Thursday, April 12, 2012

100,000 miles

One afternoon about ten years ago my youngest daughter Rachel and I drove around town watching as my car’s odometer approached the 100,000 mile mark. While we were riding around I kept telling her how monumental it was to have driven a hundred thousand miles in a one owner car. She wasn’t very impressed. She was sick of my old minivan and she knew I was sick of it so what was the big deal.

The right front passenger door didn’t work so when I’d pick up the kids at school I’d have to get out so one of them could climb over my seat to ride shotgun, they fought to ride in front. My oldest was picked up first and they must have discussed how embarrassing it was because after that they both chose to ride in the middle or way-back seat. This solved one very significant problem, no more arguments to ride up front.

Ten years before when I picked up my shiny new green minivan Rachel went with me, she was four and very impressed because we got to go into the dealership’s big garage and see it right after it was driven off the car hauler. We knew the maintenance manager at the dealership and because the model I bought was so new, it was quite a hit, all the mechanics gathered around. It was the only time I ever ordered exactly what I wanted. My friend, the maintenance manager, wanted to know why I had not ordered the deluxe edition with fabric backed bucket seats. (I ordered fabric with vinyl backs). When he slid open the back door, Rachel jumped in, sat down and firmly planted her two snowy feet up against the back of the passenger’s front seat.
“That’s why I wanted vinyl backs,” I told him. After that he always recommended vinyl backed when families sought recommendations.

A year later a ninety-two year old driver T-boned me at a light; it was repaired but it was never the same again. The awesome sound system faltered from time to time, the rear heater started to go and as the years raced by the beautiful shiny green paint lost its luster. I loved that van. Most of the time when I looked at it I saw new, but more often than not I saw it for what it was, tired and worn. But I was determined to get that van past 100,000 miles.

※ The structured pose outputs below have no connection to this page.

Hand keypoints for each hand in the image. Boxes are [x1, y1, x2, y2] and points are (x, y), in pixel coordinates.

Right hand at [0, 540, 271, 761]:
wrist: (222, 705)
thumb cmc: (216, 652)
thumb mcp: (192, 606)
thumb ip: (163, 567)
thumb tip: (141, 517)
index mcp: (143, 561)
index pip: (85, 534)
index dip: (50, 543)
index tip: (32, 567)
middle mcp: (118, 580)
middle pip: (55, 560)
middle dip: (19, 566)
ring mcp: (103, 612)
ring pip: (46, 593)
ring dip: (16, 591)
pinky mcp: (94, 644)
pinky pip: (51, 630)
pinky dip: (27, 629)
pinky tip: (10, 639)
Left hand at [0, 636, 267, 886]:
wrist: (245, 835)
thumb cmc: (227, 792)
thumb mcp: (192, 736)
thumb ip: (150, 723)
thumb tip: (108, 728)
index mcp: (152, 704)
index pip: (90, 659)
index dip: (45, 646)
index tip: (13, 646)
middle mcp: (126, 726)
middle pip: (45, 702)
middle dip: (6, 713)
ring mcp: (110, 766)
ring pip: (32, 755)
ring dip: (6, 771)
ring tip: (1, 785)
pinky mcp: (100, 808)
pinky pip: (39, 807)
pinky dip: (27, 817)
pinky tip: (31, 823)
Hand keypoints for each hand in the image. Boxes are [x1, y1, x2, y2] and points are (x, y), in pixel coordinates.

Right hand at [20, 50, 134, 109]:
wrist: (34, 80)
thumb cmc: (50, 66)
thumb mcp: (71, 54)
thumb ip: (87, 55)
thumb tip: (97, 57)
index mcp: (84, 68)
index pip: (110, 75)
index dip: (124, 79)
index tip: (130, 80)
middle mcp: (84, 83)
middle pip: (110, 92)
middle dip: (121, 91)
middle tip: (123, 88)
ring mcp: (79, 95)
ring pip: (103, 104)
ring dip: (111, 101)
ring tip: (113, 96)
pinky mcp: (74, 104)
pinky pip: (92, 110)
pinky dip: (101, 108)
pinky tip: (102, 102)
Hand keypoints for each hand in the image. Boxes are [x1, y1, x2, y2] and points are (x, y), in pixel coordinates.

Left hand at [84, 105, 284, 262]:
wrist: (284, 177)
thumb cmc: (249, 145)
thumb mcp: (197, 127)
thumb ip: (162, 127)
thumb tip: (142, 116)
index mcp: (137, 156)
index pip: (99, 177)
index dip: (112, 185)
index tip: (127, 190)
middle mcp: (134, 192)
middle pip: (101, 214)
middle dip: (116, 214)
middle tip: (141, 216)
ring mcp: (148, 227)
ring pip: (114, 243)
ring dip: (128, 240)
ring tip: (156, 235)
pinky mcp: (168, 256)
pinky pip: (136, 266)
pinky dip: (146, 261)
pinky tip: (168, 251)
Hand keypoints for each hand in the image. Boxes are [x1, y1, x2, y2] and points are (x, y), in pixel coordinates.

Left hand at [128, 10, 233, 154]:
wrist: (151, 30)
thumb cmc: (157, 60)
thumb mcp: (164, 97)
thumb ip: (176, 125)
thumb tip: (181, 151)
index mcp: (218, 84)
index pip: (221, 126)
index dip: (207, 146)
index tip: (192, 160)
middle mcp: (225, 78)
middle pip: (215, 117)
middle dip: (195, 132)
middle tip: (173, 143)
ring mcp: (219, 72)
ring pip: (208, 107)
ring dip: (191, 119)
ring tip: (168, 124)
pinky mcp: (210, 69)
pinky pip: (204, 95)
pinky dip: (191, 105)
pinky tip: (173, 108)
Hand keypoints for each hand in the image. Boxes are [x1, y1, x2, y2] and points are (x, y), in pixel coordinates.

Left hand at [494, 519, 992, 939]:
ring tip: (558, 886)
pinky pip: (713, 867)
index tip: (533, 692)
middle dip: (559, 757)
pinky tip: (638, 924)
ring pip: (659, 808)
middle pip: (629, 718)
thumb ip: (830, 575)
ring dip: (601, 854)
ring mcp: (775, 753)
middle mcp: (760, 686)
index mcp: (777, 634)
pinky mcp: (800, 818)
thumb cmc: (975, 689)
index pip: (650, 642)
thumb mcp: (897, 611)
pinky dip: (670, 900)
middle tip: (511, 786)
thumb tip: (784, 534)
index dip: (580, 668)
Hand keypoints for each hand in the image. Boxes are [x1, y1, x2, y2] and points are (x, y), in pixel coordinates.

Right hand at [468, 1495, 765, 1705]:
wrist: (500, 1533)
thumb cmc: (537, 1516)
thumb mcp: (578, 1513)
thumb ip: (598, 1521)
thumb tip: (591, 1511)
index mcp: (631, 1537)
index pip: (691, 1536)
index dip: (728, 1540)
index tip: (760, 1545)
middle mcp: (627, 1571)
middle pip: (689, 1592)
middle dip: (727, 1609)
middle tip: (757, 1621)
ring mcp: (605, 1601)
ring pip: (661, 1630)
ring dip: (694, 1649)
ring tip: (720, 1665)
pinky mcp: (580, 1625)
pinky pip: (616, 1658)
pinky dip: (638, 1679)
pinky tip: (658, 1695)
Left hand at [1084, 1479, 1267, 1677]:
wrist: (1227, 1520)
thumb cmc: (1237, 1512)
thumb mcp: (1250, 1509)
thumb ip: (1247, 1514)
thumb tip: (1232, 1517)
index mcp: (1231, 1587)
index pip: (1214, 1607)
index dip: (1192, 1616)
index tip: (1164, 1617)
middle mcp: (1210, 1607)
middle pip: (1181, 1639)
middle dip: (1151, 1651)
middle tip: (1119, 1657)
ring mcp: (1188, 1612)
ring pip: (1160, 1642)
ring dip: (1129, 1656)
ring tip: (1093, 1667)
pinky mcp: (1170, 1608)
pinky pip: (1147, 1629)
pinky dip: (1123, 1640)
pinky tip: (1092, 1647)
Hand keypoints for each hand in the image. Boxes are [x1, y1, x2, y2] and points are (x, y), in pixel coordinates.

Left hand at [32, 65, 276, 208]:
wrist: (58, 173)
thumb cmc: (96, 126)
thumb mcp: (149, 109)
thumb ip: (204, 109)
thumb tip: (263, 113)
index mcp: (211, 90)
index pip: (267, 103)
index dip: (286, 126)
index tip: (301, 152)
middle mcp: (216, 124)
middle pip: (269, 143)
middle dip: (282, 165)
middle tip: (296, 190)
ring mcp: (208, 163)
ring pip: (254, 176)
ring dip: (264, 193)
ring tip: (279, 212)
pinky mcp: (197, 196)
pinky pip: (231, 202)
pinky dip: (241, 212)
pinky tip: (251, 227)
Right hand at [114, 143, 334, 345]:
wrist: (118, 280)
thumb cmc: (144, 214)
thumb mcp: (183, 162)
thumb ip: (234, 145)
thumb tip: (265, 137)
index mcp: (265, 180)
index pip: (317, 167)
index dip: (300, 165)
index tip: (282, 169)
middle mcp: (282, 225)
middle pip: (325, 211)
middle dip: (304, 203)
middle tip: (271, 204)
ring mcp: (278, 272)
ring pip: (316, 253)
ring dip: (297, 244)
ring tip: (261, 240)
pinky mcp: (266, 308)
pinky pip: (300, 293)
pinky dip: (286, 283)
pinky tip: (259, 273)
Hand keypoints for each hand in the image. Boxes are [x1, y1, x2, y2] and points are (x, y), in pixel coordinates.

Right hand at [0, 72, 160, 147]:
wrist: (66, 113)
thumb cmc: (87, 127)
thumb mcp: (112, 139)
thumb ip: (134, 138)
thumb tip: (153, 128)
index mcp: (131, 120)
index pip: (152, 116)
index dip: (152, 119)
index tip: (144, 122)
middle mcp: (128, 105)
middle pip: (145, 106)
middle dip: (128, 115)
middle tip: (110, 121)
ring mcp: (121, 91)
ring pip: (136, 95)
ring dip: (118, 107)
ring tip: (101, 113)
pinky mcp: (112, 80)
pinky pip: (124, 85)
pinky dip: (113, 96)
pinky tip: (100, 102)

So there we were driving all over the place watching the numbers getting closer. When it got really close I pulled into our circular driveway. The neighbors must have thought I was crazy because I had to circle a few times until…it happened…100,000 miles.

Years ago we could watch the little number wheels in the dash change each numeral, and as the vehicle slowed, the dial would slow, and you could take in the special moment, the actual change. Not so in the newer cars. Can’t slow it down, it’s 99,999 and a split second later it a one and a bunch of zeros. Take your eye away, like to blink, for goodness sake, and you miss it. We missed it. But it happened.

Since that day I’ve had a couple of other vehicles. The one a drive now is a silver minivan which had belonged to my father before he passed away; great van, very much like my green wonder. A few years ago the odometer was extremely close to the 100,000 mile mark. I was prepared this time. I choose a route with very little traffic so I could slow down and watch the numbers flash from all nines to a one and all zeros. There was no one on the road…I slowed way down…I kept my eyes open until they watered…it was ready…there it was…I blinked. Yes, I did, right at the exact…but wait…maybe it was so quick I didn’t think I saw it but I did. Yes, I saw it I’m sure.

I told my husband about my mileage, he was not impressed; his pick-up is over a 160,000 miles. My mechanic friend was not impressed because his wife’s car is close to 180,000. So I called Rachel she works in a University in Massachusetts now.

“Remember when you and I drove all over town to get the green minivan to flip to a hundred grand and we got it to it in the driveway…well my silver van just went over 100,000 miles,’ I said.
“You blinked didn’t you?”
“No…sort of…but I’m sure I saw it this time,” I said.
I miss having one of my kids in the car riding around like we used to do, to just talk or watch the odometer. Some of the best conversations I have had with my kids were in the car. But that’s an essay for another day.